I predict this momentary spurt will collapse. The country faces a related set of crises:
– 15 million unemployed, with millions jobless for more than six months; there is no apparent, dependable engine of growth to reverse that soon;
– a huge collapse in aggregate demand coupled with a deleveraging process after homeowners lost trillions when the housing bubble burst; with depressed demand, businesses have little reason to expand;
– a resulting severe mortgage crisis made even more cruel by pervasive fraud on the part of banks and their servicing entities, with negative implications for the housing market, underwater owners, bank insolvency and the integrity of the foreclosure/judicial system;
– massive budget crisis in many states, forcing layoffs and declining public services, including cuts to safety-net programs whose needs mushroomed because of the recession;
– an out of control financial/banking sector that continues to loot consumers and run an unregulated casino with nearly free money from the Feds;
– a mind-numbing denial about the dangers of global climate change, as its consequences literally begin to flood vulnerable parts of the planet;
– debilitating wars that continue to drain the US while destroying or destabilizing countries we presume to be helping;
. . . and on and on.
Now match that list of actual problems against anything we’ve heard from the Obama Administration or the new Tea-GOPer Congress about their priorities. There’s almost zero overlap. There’s no jobs program, no mortgage solution, no state budget rescue, no reining in the financial sector before the MOTU tank the economy again, no end to wars, no restoration of the rule of law. In short, we see nothing even remotely helpful coming from Washington.

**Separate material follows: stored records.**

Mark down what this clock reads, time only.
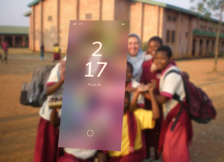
2:17
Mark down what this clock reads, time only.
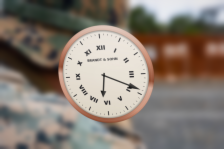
6:19
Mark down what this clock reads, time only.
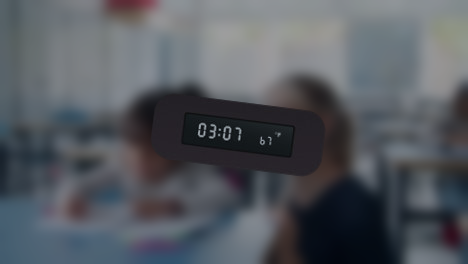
3:07
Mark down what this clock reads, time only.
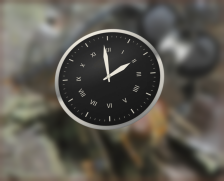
1:59
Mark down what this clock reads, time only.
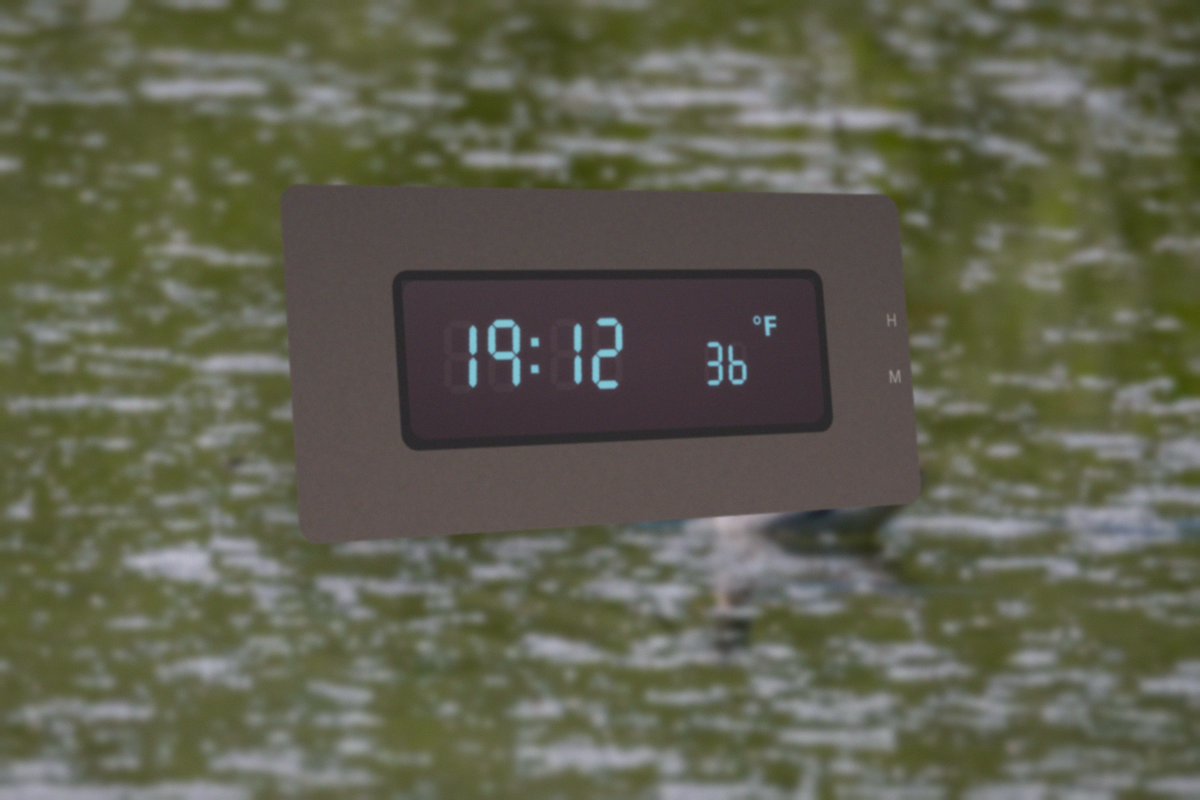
19:12
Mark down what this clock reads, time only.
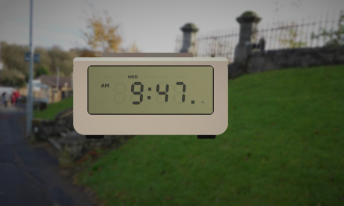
9:47
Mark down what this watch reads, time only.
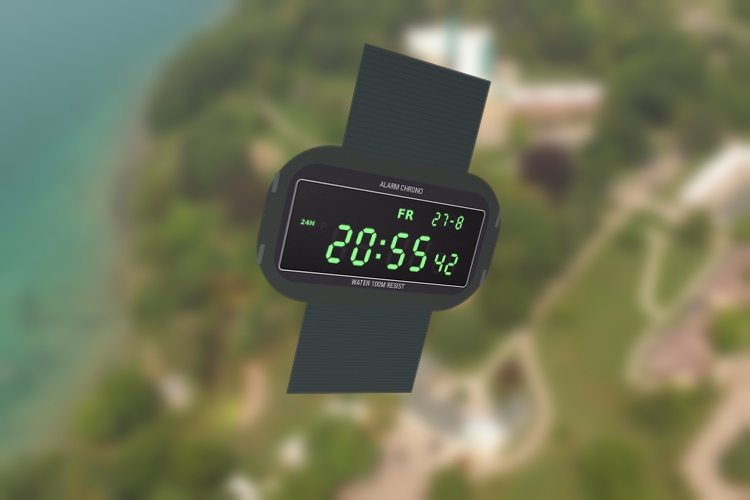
20:55:42
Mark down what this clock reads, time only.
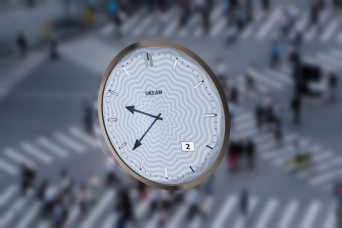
9:38
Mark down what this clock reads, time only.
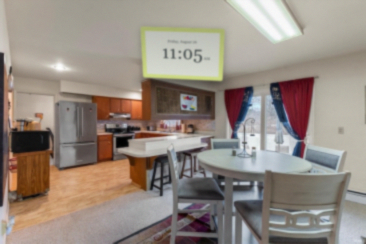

Instead, the DC/Third Way’s top agenda is to cut Social Security, as though the problem with America is that our elderly, having seen their home or market savings wiped out, have too much economic security. Then they want to cut federal spending at the same time state and local governments are contracting and consumers are deleveraging, which can only reduce the country’s standard of living further. And to finish the demolition, they want to cripple government’s ability to address any of the actual problems.
Shouldn’t we be protesting in the streets? These people are trashing the place, but there are no grownups in charge, and as far as I can tell, none waiting in the wings, not even a government in exile, if the whole structure crashes again. We look like early Tunisia, only less aware.